One of the great things about South Korean journalism - every time Korea gets mentioned in the American press, it becomes big news. This is precisely the way in which I found out about this piece in the current edition of Newsweek documenting the history of North Korea’s nuclear weapons program. Just a sample:
Few North Koreans have suffered more directly for Pyongyang’s nuclear ambitions than Kimchaek University’s class of ‘62. Shortly before graduation day, the campus began buzzing with news that atomic scientists were needed for a new research lab being built for the “Great Leader,” Kim Il Sung. “Our professors really pushed the need for nuclear development,” recalls one class member who escaped the country two years ago and recently told NEWSWEEK his story. “The rumor circulating among students was that those of us sent there wouldn’t have long to live.”

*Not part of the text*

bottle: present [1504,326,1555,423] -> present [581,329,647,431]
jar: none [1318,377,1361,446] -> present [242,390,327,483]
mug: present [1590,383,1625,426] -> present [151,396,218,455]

And for all you people (you know who you are) who are still convinced that this current crisis is all George Bush’s fault:
North Korea probably began cheating on the 1994 deal before the ink was dry. Scores of high-explosive tests done in the late 1990s suggest ongoing work to perfect a nuclear detonator. A female scientist who claims to have been in Yongbyon in the 1990s describes schemes concocted to hide covert weapons research. In a transcript allegedly made after she fled into China last year (and obtained by NEWSWEEK through a humanitarian group that arranged her exile in South Korea), she describes deception at the No. 304 Research Institute where she worked, a facility “involved with making both nuclear and chemical weapons.” To dodge IAEA inspections, she says, “we moved all materials and equipment into underground caves.” Eventually, a new plant called the August Facility was constructed. “The place is hidden inside a forest and connected with a new railroad from other facilities,” she added. “It processed uranium for use in other institutes.”

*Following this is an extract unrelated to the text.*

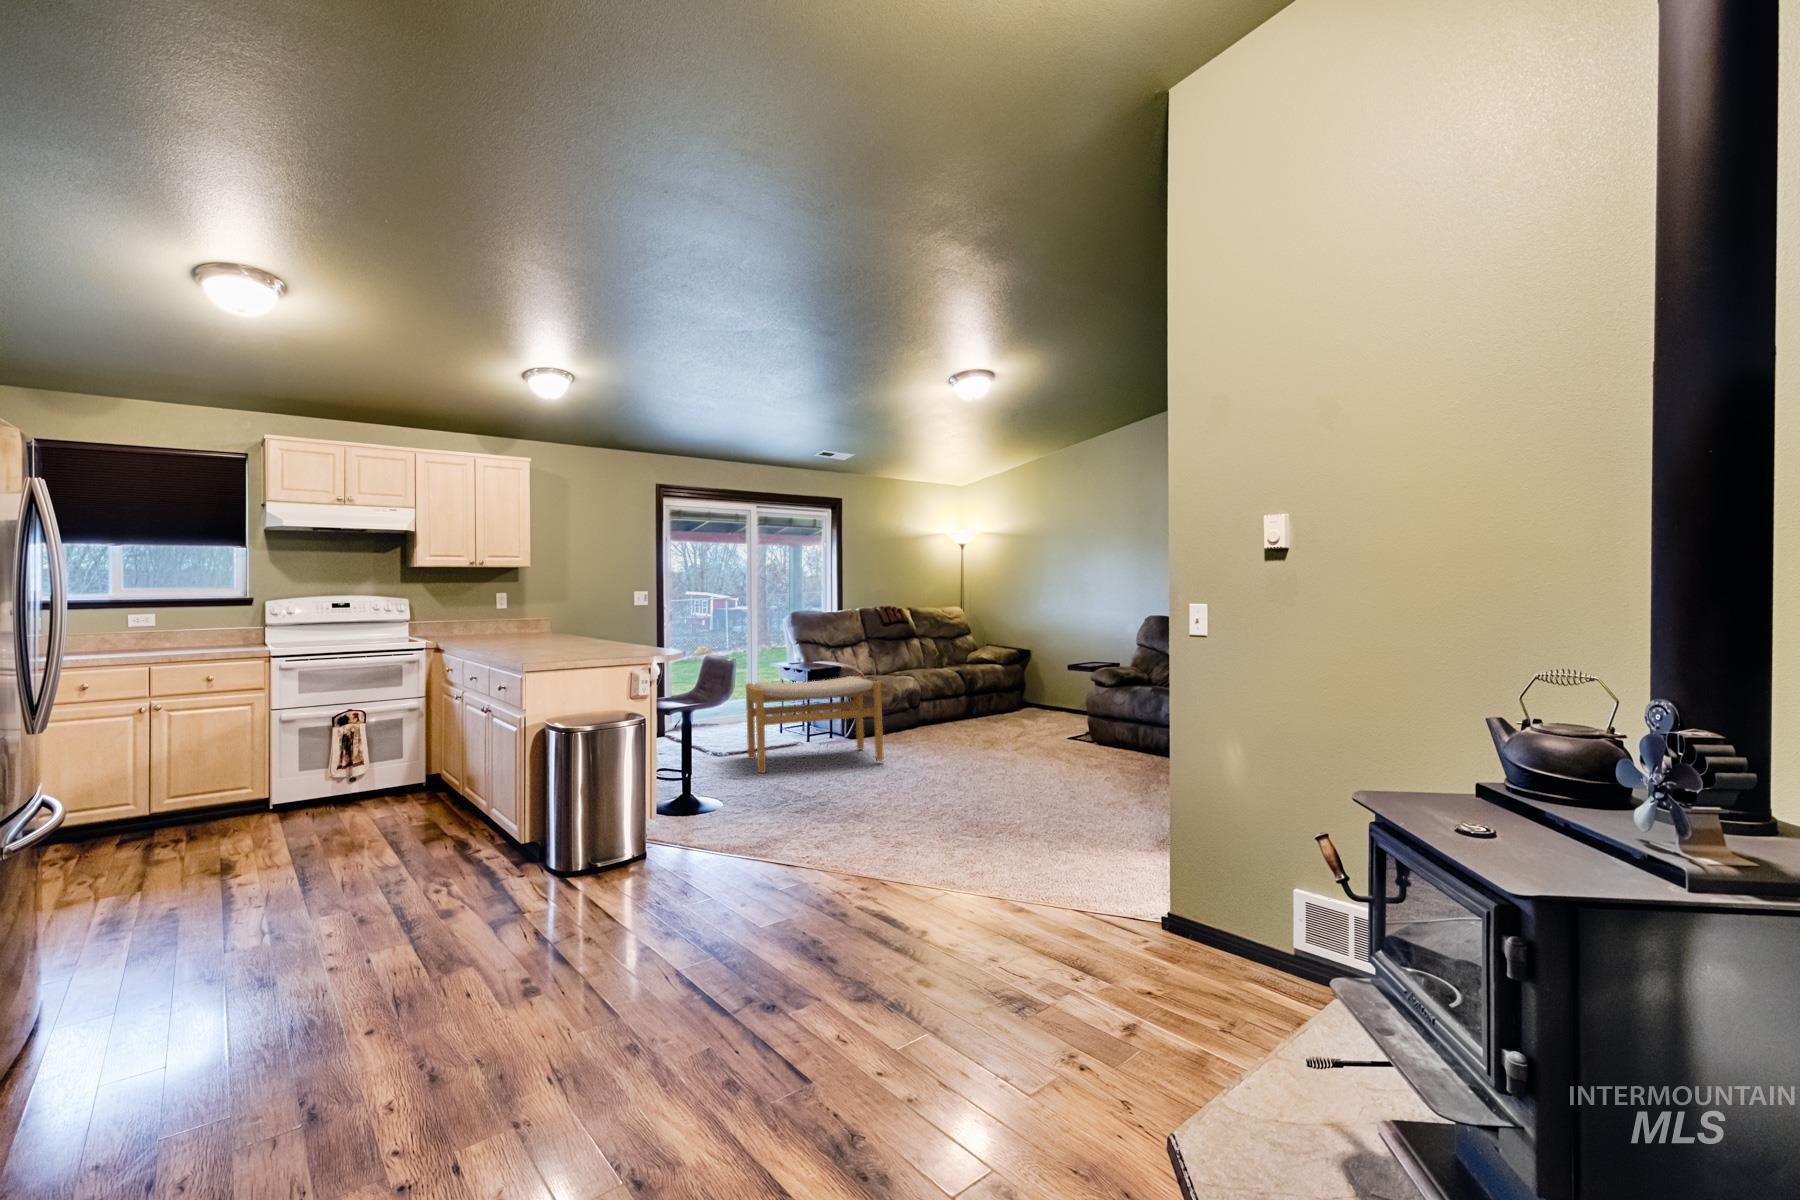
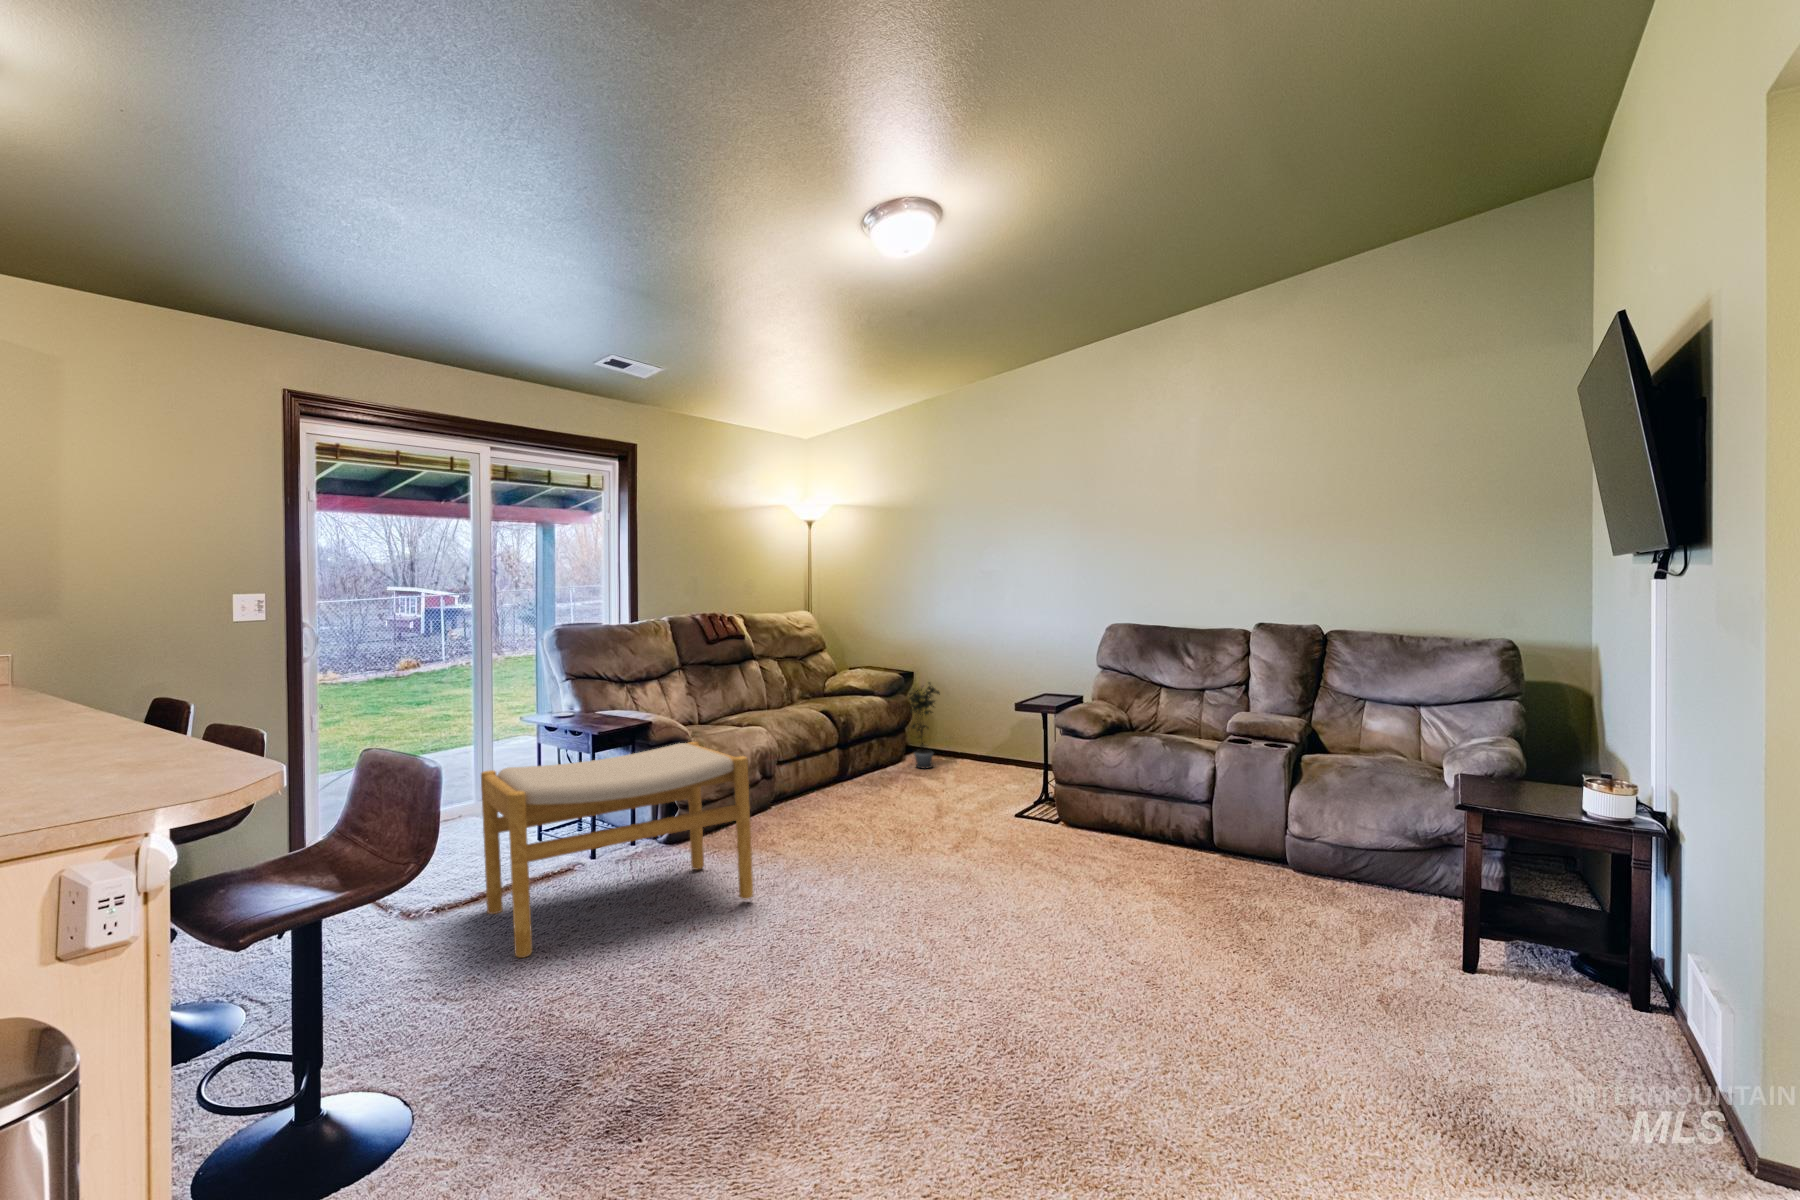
potted plant: none [1018,656,1043,715] -> present [909,683,940,768]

Newsweek also ran this brief peak into the Democratic People’s Republic of Korea - a somewhat disturbing snippet:
Other discoveries are more unsettling. One day we visit the International Friendship Museum in Hyangsan, a marble palace built to hold what may be the world’s greatest collection of kitsch: thousands of gifts that have been presented to the Kims by foreign dignitaries. It’s hard to keep from laughing at the ugly vases, carpet slippers, House of Commons whisky glasses and other junk on display until I notice a peculiar detail. In the past few years, one gift after another has been credited to high-ranking defense officials from Iran and Pakistan. Is it coincidence that all three countries are widely suspected of trafficking in nuclear secrets? Whatever the envoys talked about, it probably wasn’t train schedules.


2 Comments
maybe, maybe not. You have to take exiles’ reports with a grain of salt–too often they tell their hosts what they think they want to hear. These guys may indeed be telling the truth, or they may be exaggerating. It’d be nice to have some independent corroboration.
Jeeze, Prince Roy, once the cynic, always the cynic.